I could go down that rabbit hole over and over again, but instead I’m telling myself, yeah, this is going to be a rough go. It’s going to be, you know, the, the short term rough girl was all being in the house and not getting to see our friends and not getting to go out. But then, you know, longterm I think there’s going to be a ton of economic impacts that are going to be difficult for all of us as a country and we’re going to be okay with that too. And I want that to be a message of hope. So let us be filled with faith and not necessarily optimism. I like to say that I’m an optimal list. Now an optimal list is someone who’s always improving their life, looking for ways to be strong and kind of how we talked about in the last episode, what’s working, what needs work.

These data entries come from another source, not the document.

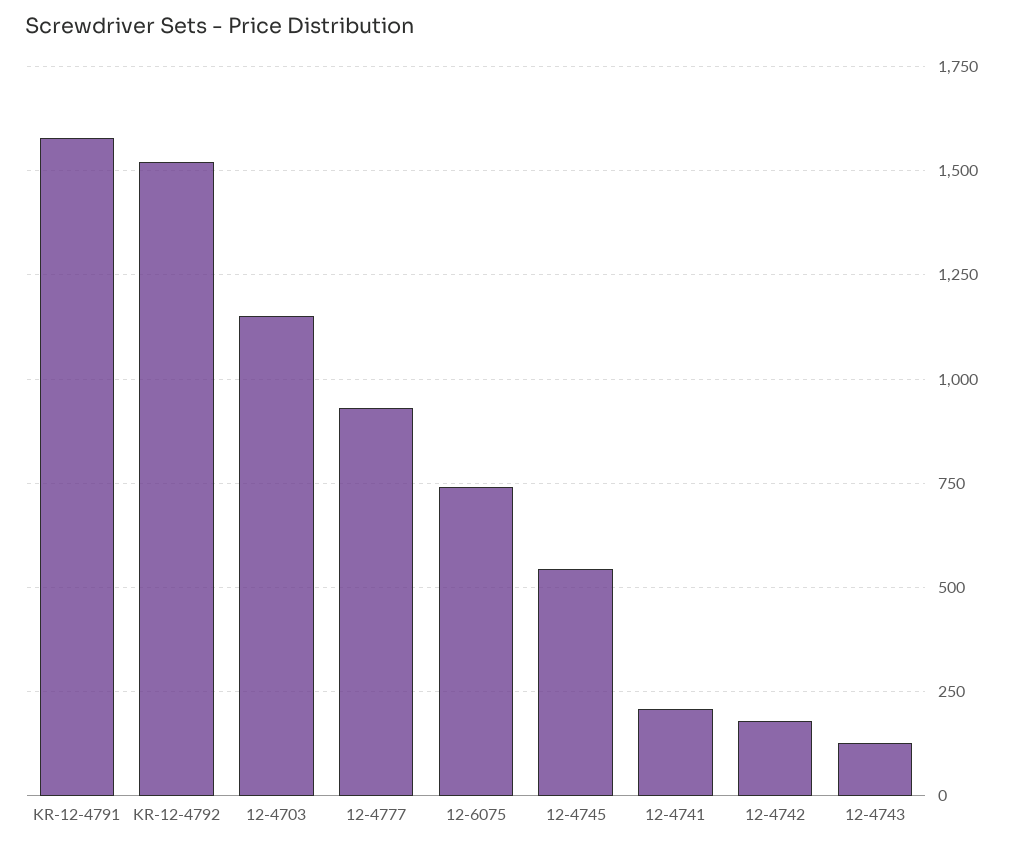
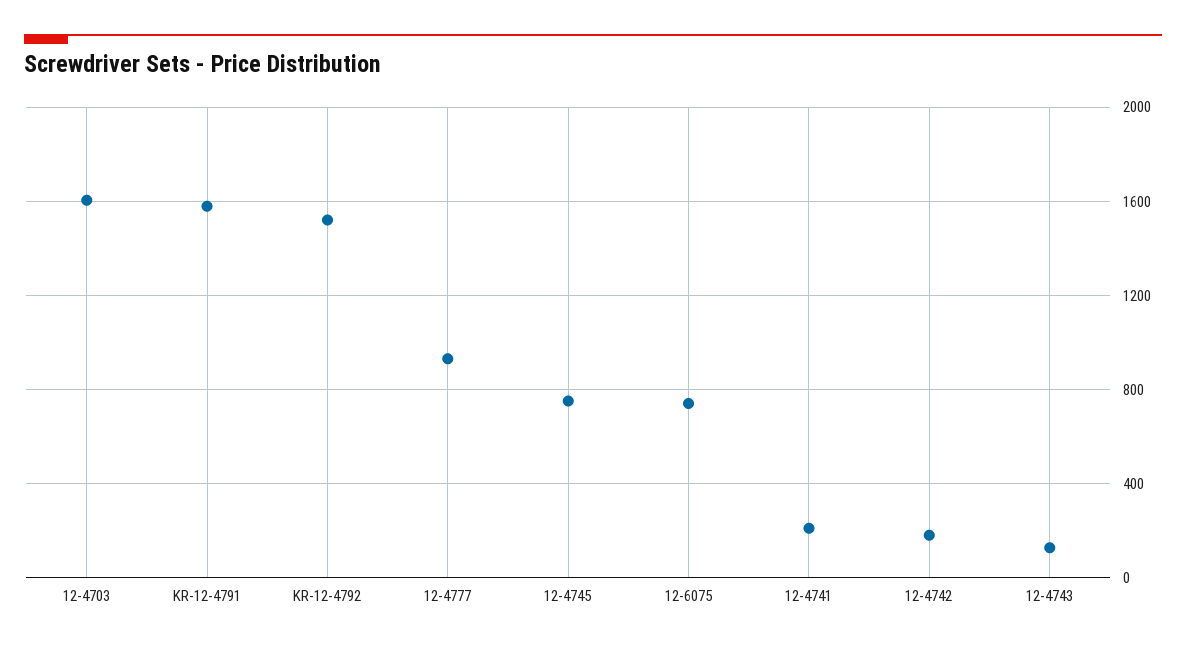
  {
    "KR-12-4791": 1575,
    "KR-12-4792": 1525,
-   "12-4703": 1150,
+   "12-4703": 1600,
    "12-4777": 925,
    "12-6075": 750,
-   "12-4745": 550,
+   "12-4745": 750,
    "12-4741": 200,
    "12-4742": 175,
    "12-4743": 125
  }

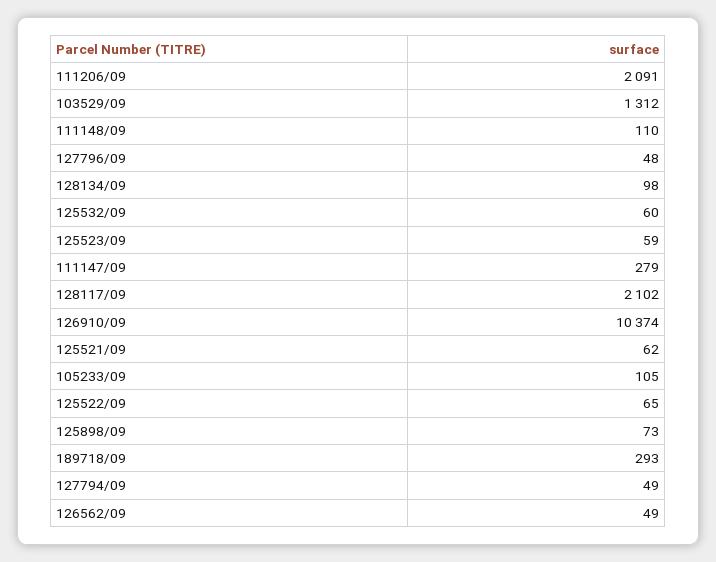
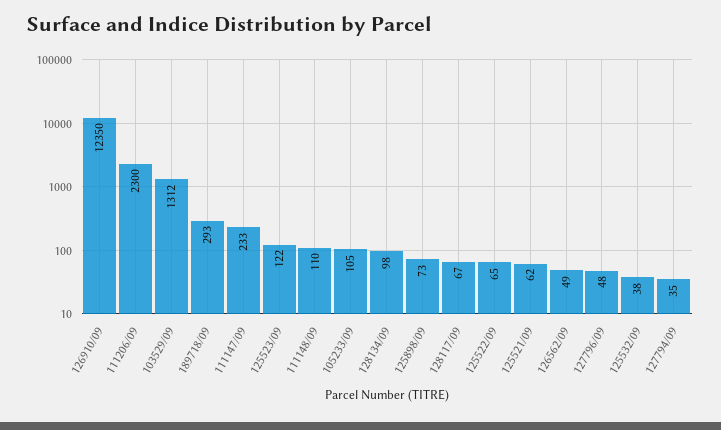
  {
-   "111206/09": 2091,
+   "111206/09": 2300,
    "103529/09": 1312,
    "111148/09": 110,
    "127796/09": 48,
    "128134/09": 98,
-   "125532/09": 60,
+   "125532/09": 38,
-   "125523/09": 59,
+   "125523/09": 122,
-   "111147/09": 279,
+   "111147/09": 233,
-   "128117/09": 2102,
+   "128117/09": 67,
-   "126910/09": 10374,
+   "126910/09": 12350,
    "125521/09": 62,
    "105233/09": 105,
    "125522/09": 65,
    "125898/09": 73,
    "189718/09": 293,
-   "127794/09": 49,
+   "127794/09": 35,
    "126562/09": 49
  }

And then also makes me think about the time that I was on bed rest. And you know, it was a difficult time. It was a dark time. But I also remember a lot of good things that came out of that. You know, when I look back I don’t think, Oh, the whole thing was terrible. I see the gifts that were there, the lessons that I learned, the ways that it made me stronger, that it made my marriage stronger. Even just the two girls last year who helped take care of my kids, you know, we, we now almost consider them part of our family. It was such a gift that I wouldn’t have had if I hadn’t gone through that. And it’s a little early to tell for all of us, but I was just noticing from my friend Kimberly that she is finishing her book.

She’s been writing a book and and she wrote today, you know, that she had been praying that God would give her more time to finish the book, but she never expected it would come like this. And so she’s, you know, fortunate to already see kind of the good that is coming of this in a big way. You know, maybe some of us have seen it in small ways, getting to spend more time with our kids or reading a book that we’ve intended to read or you know, pulling out grandma’s cookbook and baking some new things that are going be so many gifts that we’re going to receive in this time. It is going to make us strong. I already see the amazing way that communities are pulling together. It’s so beautiful. And while nobody wishes for tough times, tough times are what make us strong and able to enjoy the golden times that come after.

And so begin to look this week for those gifts and imagine yourself, you know, in your sixties with your grandchildren and they’ll say, Oh, tell us about the twenties assuming this ends up being a big thing. And it’s written about in the history books and they want to know, remember the good things that came out of it, the sweet stories. I love the pictures of children putting art in their windows so that the other children walking by can see them. That is just such a beautiful thing and we’re going to remember those beautiful things, so I want you to pick your head up this week and look for those. Look for the sweet stories that you’re going to share and it’s not that we’re not going to share that. It was tough, but it’s funny when we describe things that are tough, we tend to sum them up quickly, like like my bed resting. I’ll be like, Oh yeah, it was really hard to be in bed that long, but I immediately will say, Oh, but this is what also happened, and I’ll explain that in more detail because it feels like that’s more powerful to share and more important.

We’re going to get there, have faith that we will prevail. In the end, we’re going to come out the other end of this stronger, hopefully with stronger, more close knit communities and hopefully with a tremendous number of people who strengthened their faith in God or who came to form a relationship with God. What an amazing gift that could come out of this time. And we can be part of that. We can bring people closer to Christ by being calm and having gratitude and sharing the beautiful stories and lifting each other up. And that is my prayer for my family and for all of you. All right, so this week, let’s try to be optimal lists instead of optimists, and let’s shine the light of Christ into the world. Thank you so much for listening to Coffee and Pearls and have a blessed day.